Entertainment

Fox's 'Lucifer' Misuses Neil Gaiman's Story and the Result Is Hogwash

Fox's new show is a masterclass in how to make the fantastical boring

We covered the early look at Fox’s supernatural cop procedural Lucifer back in August when the show’s pilot was leaked, and again in October when Fox released a trailer. Inverse, like the rest of the internet, hasn’t been able to pin down why Lucifer doesn’t feel appealing, though many of us consider ourselves comic book fans. The answer might lie in Neil Gaiman’s particular brand of storytelling.

Gaiman’s not a serious guy. Keep in mind, he’s happily married to known-cheeseball Amanda Palmer.

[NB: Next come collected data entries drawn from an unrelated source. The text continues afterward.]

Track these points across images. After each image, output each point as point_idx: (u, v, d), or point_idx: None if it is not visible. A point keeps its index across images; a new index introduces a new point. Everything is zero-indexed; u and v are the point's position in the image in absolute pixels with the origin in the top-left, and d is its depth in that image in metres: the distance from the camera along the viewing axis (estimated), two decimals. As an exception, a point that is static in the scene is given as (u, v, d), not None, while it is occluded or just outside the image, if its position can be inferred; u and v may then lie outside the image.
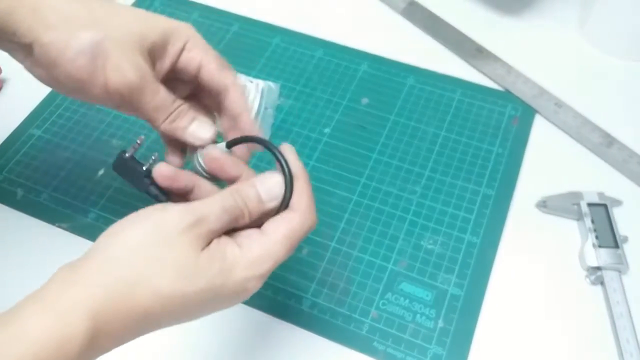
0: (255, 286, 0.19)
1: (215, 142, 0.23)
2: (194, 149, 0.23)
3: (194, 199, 0.21)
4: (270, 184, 0.20)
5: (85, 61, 0.20)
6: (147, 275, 0.17)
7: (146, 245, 0.18)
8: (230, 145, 0.22)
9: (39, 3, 0.21)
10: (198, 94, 0.25)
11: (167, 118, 0.22)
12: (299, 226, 0.20)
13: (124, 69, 0.21)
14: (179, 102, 0.22)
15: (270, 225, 0.20)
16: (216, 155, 0.22)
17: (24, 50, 0.22)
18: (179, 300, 0.18)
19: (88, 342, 0.16)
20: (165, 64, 0.23)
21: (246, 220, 0.20)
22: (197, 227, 0.18)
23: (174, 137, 0.23)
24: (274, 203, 0.20)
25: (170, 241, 0.18)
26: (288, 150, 0.21)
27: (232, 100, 0.23)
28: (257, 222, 0.20)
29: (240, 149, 0.23)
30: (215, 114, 0.25)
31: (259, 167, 0.35)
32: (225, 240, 0.19)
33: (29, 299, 0.17)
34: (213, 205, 0.19)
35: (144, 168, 0.22)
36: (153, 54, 0.22)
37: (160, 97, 0.22)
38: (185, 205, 0.19)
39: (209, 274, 0.18)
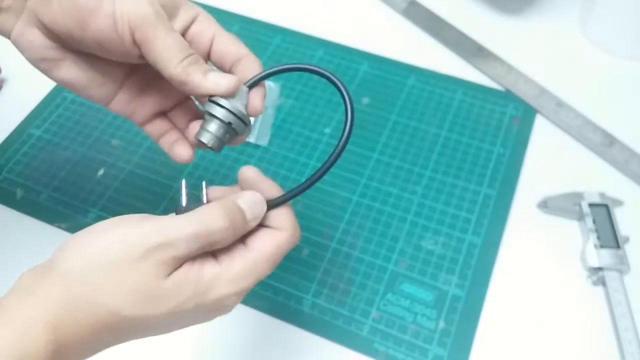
0: (234, 302, 0.18)
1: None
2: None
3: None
4: (255, 204, 0.19)
5: None
6: (106, 297, 0.17)
7: (108, 264, 0.17)
8: (252, 84, 0.20)
9: None
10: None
11: (183, 60, 0.19)
12: (286, 244, 0.19)
13: (138, 3, 0.18)
14: (192, 50, 0.20)
15: (256, 241, 0.19)
16: (250, 176, 0.20)
17: (15, 7, 0.20)
18: (141, 321, 0.17)
19: (51, 354, 0.16)
20: (176, 25, 0.20)
21: (228, 242, 0.18)
22: (160, 251, 0.17)
23: (187, 83, 0.19)
24: (255, 222, 0.19)
25: (131, 263, 0.17)
26: (250, 174, 0.19)
27: (249, 67, 0.21)
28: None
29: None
30: None
31: (268, 170, 0.35)
32: (201, 260, 0.18)
33: None
34: (185, 228, 0.17)
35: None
36: (164, 6, 0.20)
37: (175, 35, 0.19)
38: (156, 224, 0.17)
39: (178, 299, 0.17)
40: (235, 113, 0.20)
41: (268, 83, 0.37)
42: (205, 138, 0.20)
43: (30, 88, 0.38)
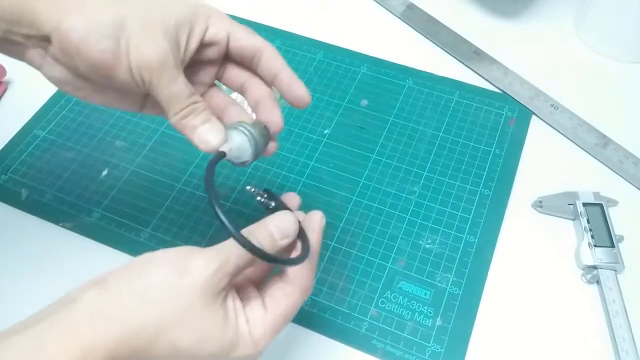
0: (256, 358, 0.20)
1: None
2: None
3: None
4: (282, 223, 0.20)
5: (109, 44, 0.20)
6: (172, 328, 0.17)
7: (175, 295, 0.18)
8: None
9: None
10: (223, 76, 0.24)
11: (179, 112, 0.21)
12: (299, 303, 0.20)
13: (145, 50, 0.20)
14: (195, 97, 0.21)
15: (273, 301, 0.20)
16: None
17: (41, 44, 0.21)
18: (190, 356, 0.18)
19: None
20: (192, 43, 0.21)
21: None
22: (219, 273, 0.18)
23: (182, 133, 0.22)
24: (286, 241, 0.20)
25: (196, 293, 0.18)
26: (317, 223, 0.21)
27: (269, 60, 0.22)
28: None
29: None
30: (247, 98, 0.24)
31: (269, 171, 0.35)
32: (237, 304, 0.19)
33: (54, 323, 0.17)
34: (232, 249, 0.19)
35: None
36: (180, 34, 0.21)
37: (177, 85, 0.21)
38: (207, 250, 0.19)
39: (223, 341, 0.18)
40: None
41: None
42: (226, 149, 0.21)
43: (35, 90, 0.38)
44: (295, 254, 0.21)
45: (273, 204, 0.22)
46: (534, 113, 0.37)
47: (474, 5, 0.43)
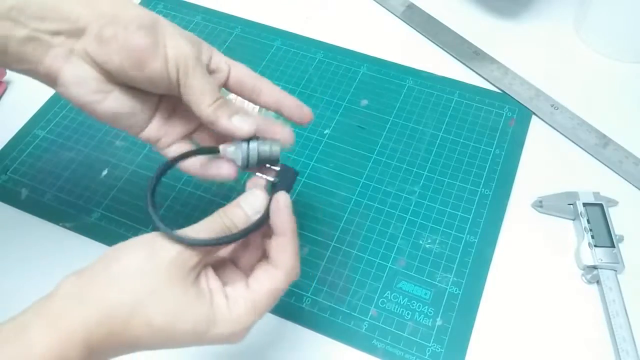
0: (240, 337, 0.20)
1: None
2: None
3: None
4: (252, 200, 0.22)
5: (147, 32, 0.21)
6: (143, 307, 0.18)
7: (144, 275, 0.19)
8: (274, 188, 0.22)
9: None
10: None
11: (213, 103, 0.22)
12: (283, 284, 0.21)
13: (182, 43, 0.21)
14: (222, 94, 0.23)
15: (255, 281, 0.21)
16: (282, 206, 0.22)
17: (68, 41, 0.21)
18: (166, 333, 0.19)
19: (84, 359, 0.18)
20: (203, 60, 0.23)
21: (233, 232, 0.21)
22: (185, 252, 0.19)
23: (215, 122, 0.22)
24: (257, 215, 0.21)
25: (163, 271, 0.19)
26: (282, 201, 0.21)
27: (270, 89, 0.24)
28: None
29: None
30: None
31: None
32: (214, 283, 0.20)
33: (35, 313, 0.18)
34: (201, 230, 0.20)
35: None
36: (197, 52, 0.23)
37: (210, 79, 0.22)
38: (174, 235, 0.20)
39: (196, 317, 0.19)
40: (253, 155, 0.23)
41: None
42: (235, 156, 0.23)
43: (35, 89, 0.38)
44: (278, 246, 0.21)
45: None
46: (534, 113, 0.37)
47: (474, 5, 0.43)
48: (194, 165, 0.24)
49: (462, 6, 0.43)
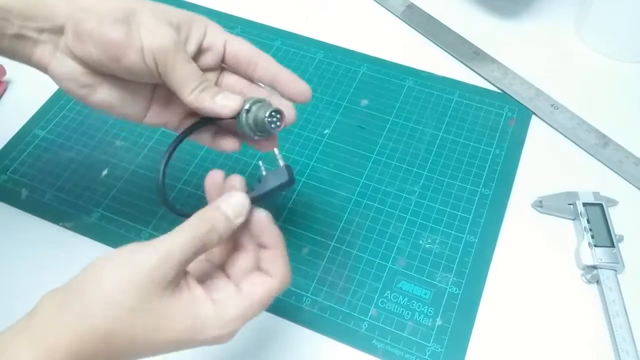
0: (227, 339, 0.20)
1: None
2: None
3: None
4: (233, 202, 0.21)
5: (122, 26, 0.21)
6: (122, 326, 0.18)
7: (120, 292, 0.18)
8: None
9: None
10: (221, 84, 0.25)
11: (196, 88, 0.22)
12: (275, 291, 0.21)
13: (158, 33, 0.21)
14: (206, 76, 0.22)
15: (248, 286, 0.21)
16: (262, 220, 0.22)
17: (53, 37, 0.21)
18: (150, 346, 0.19)
19: None
20: (192, 44, 0.23)
21: (216, 243, 0.20)
22: (163, 265, 0.19)
23: (199, 108, 0.22)
24: (240, 219, 0.21)
25: (141, 287, 0.18)
26: (264, 219, 0.21)
27: (266, 64, 0.23)
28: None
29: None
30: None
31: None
32: (200, 292, 0.20)
33: (18, 329, 0.18)
34: (177, 239, 0.19)
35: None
36: (180, 33, 0.22)
37: (191, 66, 0.22)
38: (154, 243, 0.19)
39: (179, 328, 0.19)
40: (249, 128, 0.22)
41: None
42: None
43: (35, 89, 0.38)
44: (270, 257, 0.21)
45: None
46: (534, 113, 0.37)
47: (474, 5, 0.43)
48: (205, 138, 0.24)
49: (462, 6, 0.43)
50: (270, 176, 0.22)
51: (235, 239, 0.22)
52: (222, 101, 0.22)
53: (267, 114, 0.22)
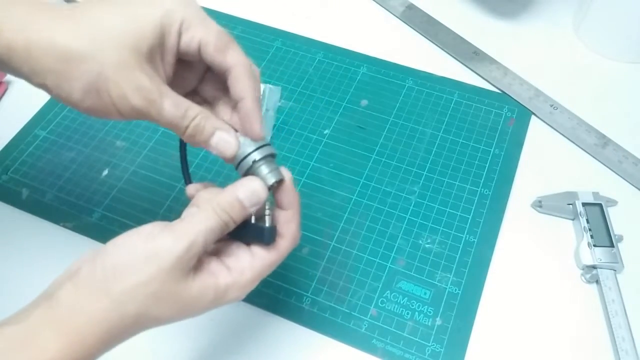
0: (240, 299, 0.21)
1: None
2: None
3: None
4: (250, 191, 0.21)
5: (93, 99, 0.20)
6: (150, 312, 0.19)
7: (145, 283, 0.19)
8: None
9: (30, 45, 0.19)
10: (204, 79, 0.23)
11: (185, 132, 0.21)
12: (286, 251, 0.22)
13: (127, 96, 0.20)
14: (192, 111, 0.21)
15: (261, 250, 0.21)
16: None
17: (32, 76, 0.21)
18: (177, 319, 0.20)
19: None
20: (169, 58, 0.21)
21: (231, 228, 0.21)
22: (187, 255, 0.19)
23: (199, 145, 0.22)
24: (255, 207, 0.21)
25: (165, 276, 0.19)
26: (286, 180, 0.22)
27: (234, 82, 0.21)
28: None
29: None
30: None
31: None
32: (215, 266, 0.21)
33: (43, 319, 0.18)
34: (199, 226, 0.20)
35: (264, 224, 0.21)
36: (154, 56, 0.21)
37: (167, 113, 0.21)
38: (176, 229, 0.19)
39: (203, 304, 0.20)
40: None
41: (269, 86, 0.37)
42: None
43: (36, 90, 0.38)
44: (284, 219, 0.22)
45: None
46: (533, 113, 0.37)
47: (473, 5, 0.43)
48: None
49: (462, 6, 0.43)
50: (252, 228, 0.21)
51: None
52: (218, 147, 0.21)
53: (271, 184, 0.21)
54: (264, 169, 0.22)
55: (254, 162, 0.21)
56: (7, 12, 0.20)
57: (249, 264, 0.21)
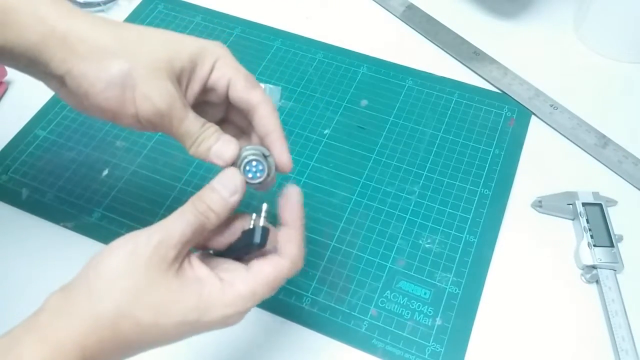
0: (236, 321, 0.20)
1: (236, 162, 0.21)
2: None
3: None
4: (225, 180, 0.21)
5: (115, 92, 0.21)
6: (128, 309, 0.18)
7: (122, 277, 0.18)
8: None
9: (69, 33, 0.20)
10: (231, 116, 0.25)
11: (194, 142, 0.22)
12: (286, 274, 0.21)
13: (152, 97, 0.21)
14: (206, 125, 0.22)
15: (258, 265, 0.20)
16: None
17: (58, 80, 0.22)
18: (156, 329, 0.19)
19: None
20: (195, 86, 0.22)
21: (214, 222, 0.20)
22: (162, 246, 0.19)
23: (204, 161, 0.22)
24: (236, 197, 0.21)
25: (141, 269, 0.18)
26: (292, 193, 0.21)
27: (261, 118, 0.23)
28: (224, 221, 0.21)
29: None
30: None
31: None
32: (205, 273, 0.20)
33: (24, 328, 0.18)
34: (175, 220, 0.19)
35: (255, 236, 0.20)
36: (182, 78, 0.22)
37: (186, 123, 0.22)
38: (151, 228, 0.19)
39: (184, 309, 0.19)
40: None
41: (269, 86, 0.37)
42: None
43: (36, 90, 0.38)
44: (285, 236, 0.21)
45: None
46: (533, 113, 0.37)
47: (473, 5, 0.43)
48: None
49: (462, 6, 0.43)
50: (245, 233, 0.21)
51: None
52: (218, 151, 0.21)
53: (241, 169, 0.21)
54: (249, 151, 0.21)
55: (242, 158, 0.22)
56: (55, 5, 0.21)
57: (241, 276, 0.20)
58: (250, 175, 0.21)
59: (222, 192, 0.20)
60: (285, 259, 0.21)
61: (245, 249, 0.21)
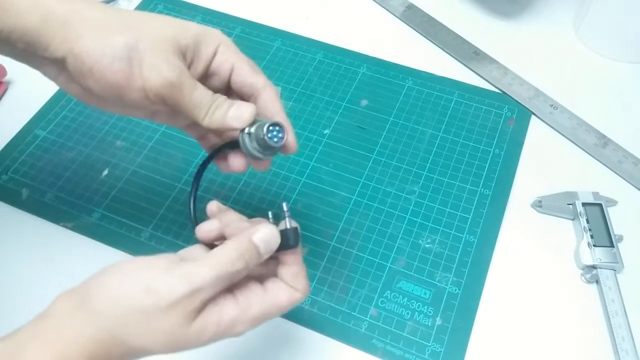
0: (240, 333, 0.20)
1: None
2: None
3: None
4: (267, 239, 0.20)
5: (122, 65, 0.20)
6: (138, 340, 0.18)
7: (138, 311, 0.18)
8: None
9: (70, 14, 0.20)
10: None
11: (207, 112, 0.21)
12: (297, 302, 0.21)
13: (160, 68, 0.20)
14: (216, 95, 0.22)
15: (275, 289, 0.21)
16: (214, 212, 0.22)
17: (57, 65, 0.21)
18: (167, 349, 0.19)
19: None
20: (199, 67, 0.22)
21: (244, 274, 0.20)
22: (190, 299, 0.18)
23: (217, 129, 0.22)
24: (267, 256, 0.21)
25: (161, 312, 0.18)
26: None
27: (266, 102, 0.23)
28: None
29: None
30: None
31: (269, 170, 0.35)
32: (221, 302, 0.19)
33: (30, 333, 0.18)
34: (209, 272, 0.18)
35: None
36: (187, 56, 0.21)
37: (199, 92, 0.21)
38: (181, 273, 0.18)
39: (201, 341, 0.19)
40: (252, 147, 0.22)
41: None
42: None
43: (36, 89, 0.38)
44: (294, 275, 0.21)
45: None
46: (533, 113, 0.37)
47: (473, 5, 0.43)
48: (223, 162, 0.24)
49: (462, 6, 0.43)
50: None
51: None
52: (237, 113, 0.21)
53: (265, 130, 0.21)
54: (254, 130, 0.21)
55: (247, 134, 0.22)
56: None
57: (259, 299, 0.20)
58: (275, 140, 0.21)
59: (261, 249, 0.20)
60: (300, 292, 0.21)
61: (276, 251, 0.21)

Ohohoho, see what he did there? Anyone with a pulse can see what he did there.

Lucifer may be inspired by comic books, but in order to understand the show’s tone, viewers will have to keep in mind that Neil Gaiman’s comics are not the snappy, candy-colored Marvel issues which now feel so mainstream. Gaiman’s values as a storyteller are more sentimental than gritty, and if Fox’s Lucifer follows the Morningstar character as well as it purports to, the resulting show will appeal to fans of Once Upon a Time and The Shannara Chronicles. These fans are adults who want the same simple magic they once experienced watching Disney’s fairytales; that is, worlds where bad guys are bad because they have black slick hair and are barely mean to other characters. Lucifer isn’t going to do anything that embodies evil as we know it. He’s just “bad” because we’re supposed to think he is. The humor here is sly, not cutting, and Lucifer Morningstar is “cool” the way Gandalf is “cool,” which is … almost.

Fans of contemporary fiction that uses mythological beings and fairytales will enjoy the morality explored in Lucifer, not because it delves deep into any particular human’s psyche, but because it exists in a universe where things aren’t complicated. Lucifer is a non-human creature from the afterlife in The Sandman, and like the other characters he speaks with, including Dream — the comics’ protagonist — he demonstrates only a lukewarm interest in human affairs. Therefore, audience members looking for pure escapism will tune in to watch him solve crimes and avoid that guy with the wings from the show’s trailer.

It seems Lucifer in the television show will have the same detached way of viewing human beings as the character did in the comics. Although humans do feel compelled to tell him their whole, ugly truths, Lucifer doesn’t seem like he wants to, or has the ability to, make humans do anything in particular. Gaiman’s comic book character maligns the human habit of blaming wrongdoing on some concept of “the devil,” so Fox’s Lucifer will probably make this argument ad nauseam. Even in the show’s trailer, he counsels a young woman who apparently did a lot of drugs and took “naked selfies,” telling her that she’s responsible for her own actions, and they end up hugging.

So if Lucifer doesn’t actually have any agency in the human world, why produce the show? Again, Gaiman’s comics are about tweaking human morality slightly, not to make any important assertions about good or evil, but to simply ask hypothetical questions. The trailer asks, “what if the devil decided to quit and move to the City of Angels?” Gaiman’s Sandman comics ask, “What if humans dream because a mythological being allows them to, and what if humans tried to capture him?” Each mythological scenario can play out in the human world, though they both really comment on Gaiman’s invented universes. In this way, Gaiman writes high fantasy that only disguises itself as fusion: Lucifer may be the devil, the show’s trailers assure us, but he’s among humans now, helping the police solve murders and experiencing sexual chemistry with a woman who somehow negates his powers.

High fantasy does have a “cool factor” problem — its genre-cousins science fiction and superhero fiction have been rebooted and revitalized — but shoehorning Gaiman’s fanciful, dreamy world into a dark Los Angeles isn’t the way to get mainstream audiences interested. In fact, the same formula — put a fantastical character (in this case a zombie) in with cops and scientists — is working well for iZombie, but that show benefits from smart dialogue and a respect for the zombie-horror genre. If Lucifer is going to be a part of the fantasy renaissance, it ought to commit to the ridiculousness of its premise, as the confusingly-still-popular Once Upon a Time, Grimm and Supernatural series have. Striving for realism with a goofy character like Lucifer Morningstar won’t win over mainstream America, it will just alienate those of us who just want to see Lucifer talk in an other-dimension void with the physical embodiment of dreams.